Mientras que Mariana Barbitta, abogada penalista y presidenta de AMPA, resaltó: “Me voy con un gracias inmenso porque ha sido un espacio súper interesante y con una energía femenina. Creo que esto recién empieza, es algo positivo y acá estamos firmes para seguir construyendo un espacio de mayor justicia, de género y derecho penal, así que mis felicitaciones para Quorum y para Flor”.

Denise Bloch sostuvo: “Creo que estos encuentros me reafirman que el camino es por la construcción conjunta y sentirme acompañada, compartir experiencias me hacen sentir que es el camino, y es realmente muy gratificante”.

Mercedes Rodríguez Goyena señaló: “Este encuentro me genero un profundo agradecimiento y admiración a Flor. Me parece que son necesarios estos encuentros. Me voy con un montón de historias de distintas mujeres que vienen de diferentes lados, y para mí que estoy recién arrancando, me parece espectacular poder escuchar estas historias, todo con lo que ellas cargaron en sus carreras me parece fascinante”.

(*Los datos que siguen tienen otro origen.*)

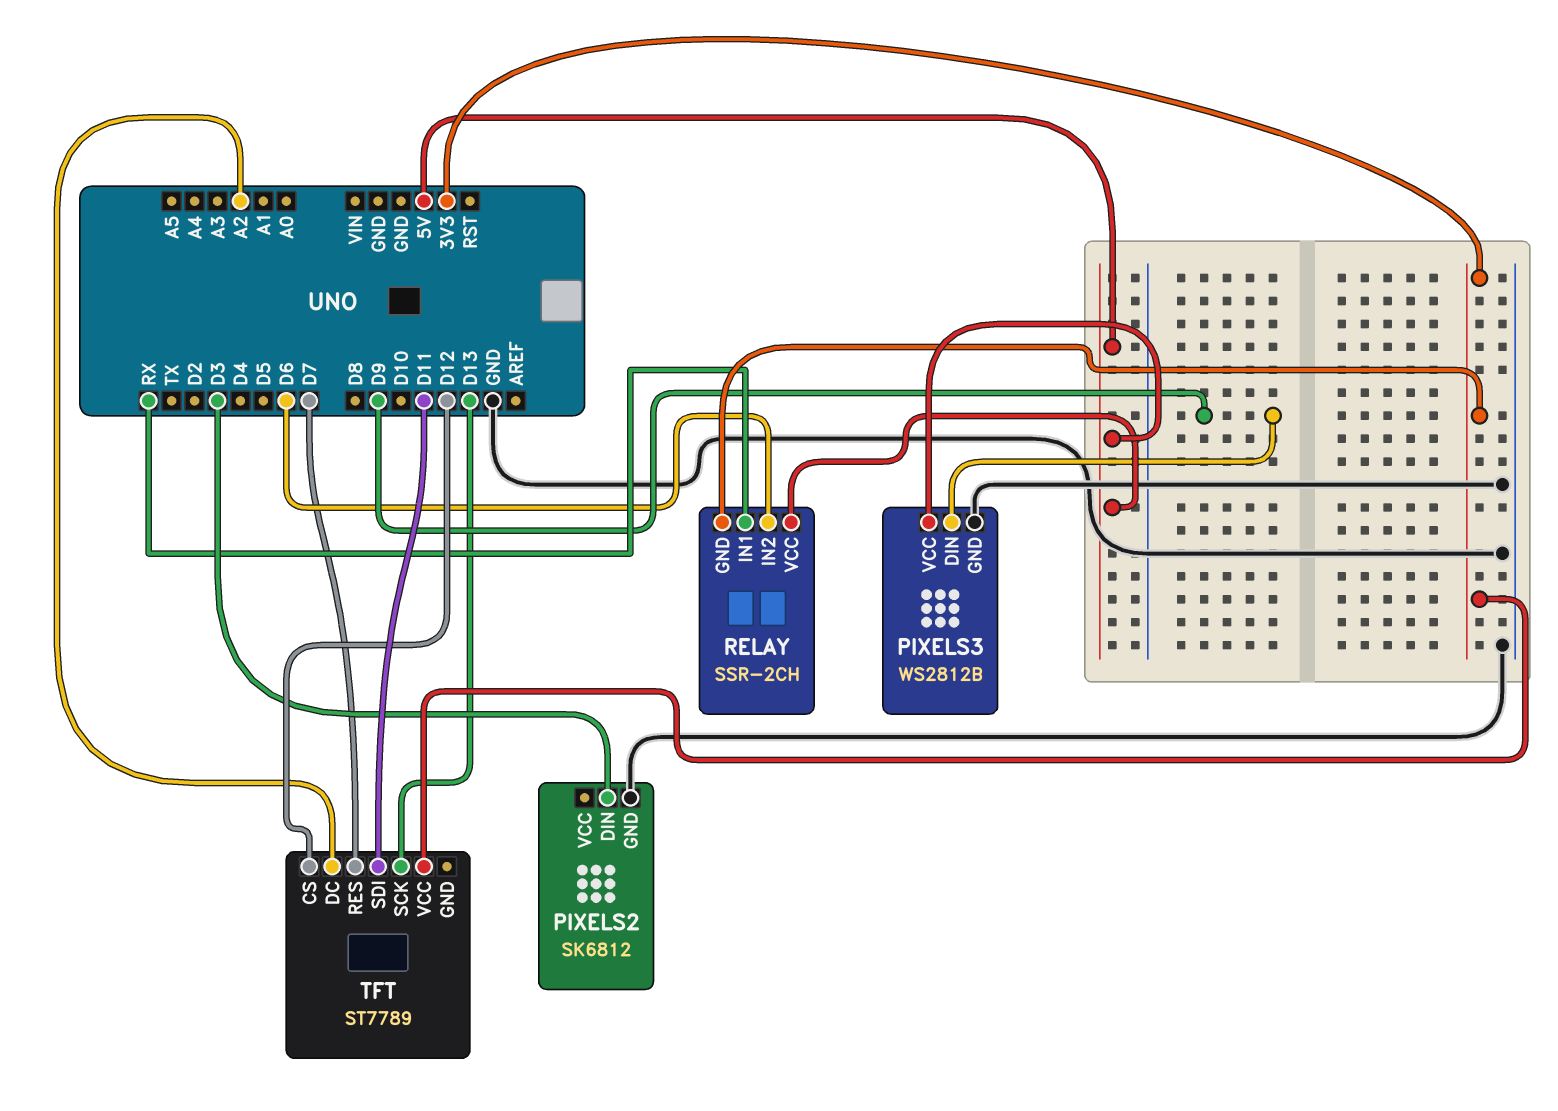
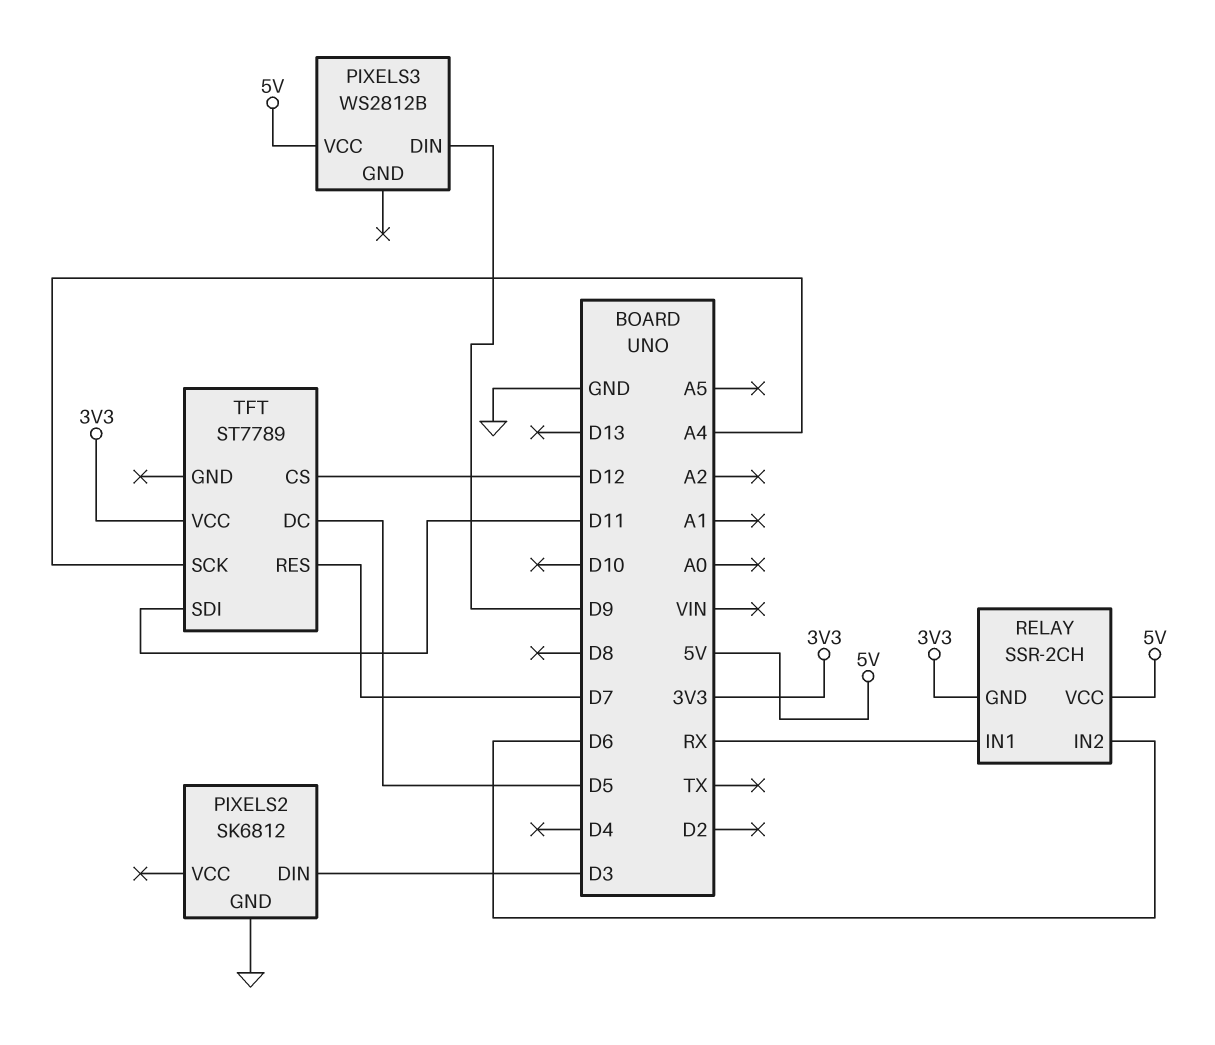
PIXELS3 pin GND: GND -> none
TFT pin DC: A2 -> D5
TFT pin SCK: D13 -> A4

Por último, María Agustina Pizzi expresó: “Fue un honor participar. Creo que estos espacios son realmente necesarios, así como los hombres se juntan a jugar al pádel, nosotras nos juntamos a charlar y descubrir cosas que tenemos en común, que nos sirven. Gracias por la generosidad de Florencia y de Quorum”.
El sexto encuentro volvió así a darle contenido concreto a la idea del enjambre: mujeres con recorridos, edades y especialidades diferentes que encuentran en la diversidad una oportunidad para aprender, abrir espacios y acompañar a otras.
Porque transformar la Justicia también implica revisar cómo se ejerce el liderazgo, cómo se construyen los vínculos y quiénes participan de las conversaciones donde se define su futuro.